--- DATA FOR THIS EXERCISE Enclosed Below ---
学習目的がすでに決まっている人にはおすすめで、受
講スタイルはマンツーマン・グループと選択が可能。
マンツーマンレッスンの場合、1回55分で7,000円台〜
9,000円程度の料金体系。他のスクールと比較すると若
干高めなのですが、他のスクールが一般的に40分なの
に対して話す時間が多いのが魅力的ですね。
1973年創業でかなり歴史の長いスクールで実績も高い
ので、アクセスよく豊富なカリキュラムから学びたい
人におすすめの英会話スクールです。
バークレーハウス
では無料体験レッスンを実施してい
--- End of Enclosed DATA FOR THIS EXERCISE ---
— WHAT YOU NEED TO DO —
Write out every line of text from the items as a numbered list, leaving out any blank lines.

— RESULT —
1. 学習目的がすでに決まっている人にはおすすめで、受
2. 講スタイルはマンツーマン・グループと選択が可能。
3. マンツーマンレッスンの場合、1回55分で7,000円台〜
4. 9,000円程度の料金体系。他のスクールと比較すると若
5. 干高めなのですが、他のスクールが一般的に40分なの
6. に対して話す時間が多いのが魅力的ですね。
7. 1973年創業でかなり歴史の長いスクールで実績も高い
8. ので、アクセスよく豊富なカリキュラムから学びたい
9. 人におすすめの英会話スクールです。
10. バークレーハウス
11. では無料体験レッスンを実施してい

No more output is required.